Winnipeg Jets\' goaltender Ondrej Pavelec (31) eyes the puck in Winnipeg, February 27, 2012. There\'s a simple reason why Pavelec wanted to be a goalie.\\"I was on the ice all the time,\\" the Winnipeg Jets netminder said with a smile after Saturday\'s practice.THE CANADIAN PRESS/Trevor Hagan
WINNIPEG - There's a simple reason why Ondrej Pavelec wanted to be a goalie.
"I was on the ice all the time," the Winnipeg Jets netminder said with a smile after Saturday’s practice. "In a game, that's what I like, to be part of it all the time."
Pavelec has logged plenty of ice time this NHL season with his 3,120 minutes seventh among goalies after Friday's games.
Along the way, the five-year veteran has played in 54 games and has a career-best 24 wins (24-21-7). With 16 games remaining on the Jets' schedule, he should eclipse the career-high 58 games he played for the Atlanta Thrashers last season.
That's a lot of hockey for the 24-year-old, who first stepped on the rink in his hometown of Kladno in the Czech Republic when he was about five or six years old.
"I went to the rink a couple times and I tried to learn to skate and I pushed the chairs (down the ice)," Pavelec recalled. "Once they didn't have a goalie and they brought the hockey gear into the dressing room and asked everybody who wants to try it. I thought, 'Why not?' I was trying it and I stayed with it."
His father, Vaclav, who owns a home construction and renovation company in the city of about 70,000 near Prague, soon became his coach.
"He didn't take it easy on me, for sure," said Pavelec, who has a 2.77 goals-against average and .911 save percentage.
He credits his father and mother Marcela, a nurse, with helping him achieve his hockey goals by driving him to practices, games and school.
"You need the support from your parents because it takes a lot of time, takes a lot of money, as well," Pavelec said. "It's not easy. I knew a lot of guys and they were good hockey players, but they didn't have that luck. The parents were too busy and they didn't have the time for them."
In 2005, he left home to play two seasons in the Quebec Major Junior Hockey League with the Cape Breton Screaming Eagles.

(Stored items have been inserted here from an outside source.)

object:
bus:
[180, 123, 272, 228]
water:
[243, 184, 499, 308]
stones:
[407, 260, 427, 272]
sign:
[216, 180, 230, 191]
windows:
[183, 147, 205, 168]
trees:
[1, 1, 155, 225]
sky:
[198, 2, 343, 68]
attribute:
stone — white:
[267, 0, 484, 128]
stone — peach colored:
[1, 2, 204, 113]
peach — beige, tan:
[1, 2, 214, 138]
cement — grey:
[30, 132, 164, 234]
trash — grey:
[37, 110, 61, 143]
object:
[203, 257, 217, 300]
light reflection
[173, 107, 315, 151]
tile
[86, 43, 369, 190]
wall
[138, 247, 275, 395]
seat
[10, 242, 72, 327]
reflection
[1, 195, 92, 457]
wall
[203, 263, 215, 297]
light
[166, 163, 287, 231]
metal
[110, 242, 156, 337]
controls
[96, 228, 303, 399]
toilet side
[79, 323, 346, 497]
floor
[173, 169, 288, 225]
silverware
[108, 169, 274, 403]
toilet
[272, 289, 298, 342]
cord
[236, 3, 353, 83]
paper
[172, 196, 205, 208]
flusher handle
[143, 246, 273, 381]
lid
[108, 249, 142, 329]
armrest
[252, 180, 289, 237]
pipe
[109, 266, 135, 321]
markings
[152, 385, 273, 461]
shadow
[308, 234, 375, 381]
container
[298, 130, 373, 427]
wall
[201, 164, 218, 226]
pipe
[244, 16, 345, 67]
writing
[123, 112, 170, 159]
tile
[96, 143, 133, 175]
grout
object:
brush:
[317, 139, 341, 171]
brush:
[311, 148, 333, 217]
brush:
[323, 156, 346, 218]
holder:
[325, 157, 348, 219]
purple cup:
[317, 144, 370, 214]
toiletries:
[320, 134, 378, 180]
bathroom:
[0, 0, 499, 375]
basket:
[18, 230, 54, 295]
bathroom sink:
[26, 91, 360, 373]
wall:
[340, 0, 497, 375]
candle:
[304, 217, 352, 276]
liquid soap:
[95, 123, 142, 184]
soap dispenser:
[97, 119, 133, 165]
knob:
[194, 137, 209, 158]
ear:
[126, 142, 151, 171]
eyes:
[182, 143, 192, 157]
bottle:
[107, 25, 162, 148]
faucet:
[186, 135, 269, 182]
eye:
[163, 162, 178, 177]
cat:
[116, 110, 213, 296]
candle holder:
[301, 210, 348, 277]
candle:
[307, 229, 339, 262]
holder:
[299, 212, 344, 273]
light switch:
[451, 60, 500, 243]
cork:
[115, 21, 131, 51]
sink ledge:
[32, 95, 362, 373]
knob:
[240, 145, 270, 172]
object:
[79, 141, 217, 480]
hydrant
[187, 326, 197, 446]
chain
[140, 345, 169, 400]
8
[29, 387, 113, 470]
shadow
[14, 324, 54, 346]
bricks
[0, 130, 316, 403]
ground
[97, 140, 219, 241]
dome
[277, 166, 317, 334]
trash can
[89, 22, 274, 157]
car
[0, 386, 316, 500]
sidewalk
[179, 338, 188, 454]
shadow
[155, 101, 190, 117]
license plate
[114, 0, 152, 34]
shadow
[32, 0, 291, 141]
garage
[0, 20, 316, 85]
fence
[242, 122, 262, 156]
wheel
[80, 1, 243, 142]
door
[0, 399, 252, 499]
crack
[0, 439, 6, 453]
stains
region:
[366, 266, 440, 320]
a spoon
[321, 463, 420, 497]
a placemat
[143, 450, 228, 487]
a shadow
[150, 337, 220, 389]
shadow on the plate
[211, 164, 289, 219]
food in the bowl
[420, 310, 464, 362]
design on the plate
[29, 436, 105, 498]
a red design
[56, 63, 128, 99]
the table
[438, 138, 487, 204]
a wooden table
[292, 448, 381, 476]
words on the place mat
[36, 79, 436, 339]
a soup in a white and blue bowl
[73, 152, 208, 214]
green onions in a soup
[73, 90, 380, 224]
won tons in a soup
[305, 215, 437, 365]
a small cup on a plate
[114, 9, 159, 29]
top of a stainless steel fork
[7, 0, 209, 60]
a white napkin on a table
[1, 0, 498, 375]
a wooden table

"I think it was more harder for my parents than me," he said. "But it was my choice and I was excited."
With only a smattering of English he'd picked up at school, the first year was tough, although he had a Slovakian teammate on whom he relied for translation.
Drafted in the second round (41st overall) by the Thrashers in the 2005, Pavelec has steadily improved his English and his game.
He won a Calder Cup championship with the AHL Chicago Wolves in 2007-08 and started getting regular duty with Atlanta in 2009-10.
But it was a moment away from the action that thrust Pavelec into the spotlight.
Just two minutes into a game against Washington on Oct. 8, 2010, Pavelec was standing near his crease as the play was at the other end of the ice when he suddenly collapsed backwards.
Unconscious, he was taken off the ice on a stretcher and sent to hospital by ambulance.
He was awake when they arrived and doctors never did find out the cause of the fainting spell. He watched a replay in the hospital to see what happened.
"I just remember the national anthem and then I woke up in the ambulance," he said. "It's something I don't want to see anymore."
His health has been fine ever since and he's enjoying both work and play in the Manitoba capital.
It was a mutual interest in soccer that led Pavelec to become friends with Jets forward Alexander Burmistrov.
"We're always talking about soccer," Burmistrov said. "He's a really nice guy, just friendly and nice to everyone."
"Nice" is a common word used to describe Pavelec.
Jets backup goalie Chris Mason has seen a lot of goalies during his 10-year career and said Pavelec's strength is his personality on and off the ice.
"We all love him in here," Mason said. "For him to have learned that kind of calmness and coolness at such a young age, especially at this level, I think it's wonderful.
"He's just ahead of his years, in my opinion, with his mental side of the game now."
Mason also sees Pavelec's maturity when they go out to dinner and fans come up to them.
"He talks to everybody," Mason said. "He's just a pure nice guy.
"I've played with guys and they maybe get a little big-headed because they're a hockey player. But he has none of that. He's just a normal guy and he comes across like that to everybody."
Jets coach Claude Noel didn't know much about Pavelec when he took over the club this season, but he's grown to like him a lot.
"He has great demeanour," Noel said. "He has a lot of poise, a lot of confidence. He's not overly hard on himself, very balanced, and it shows in his game."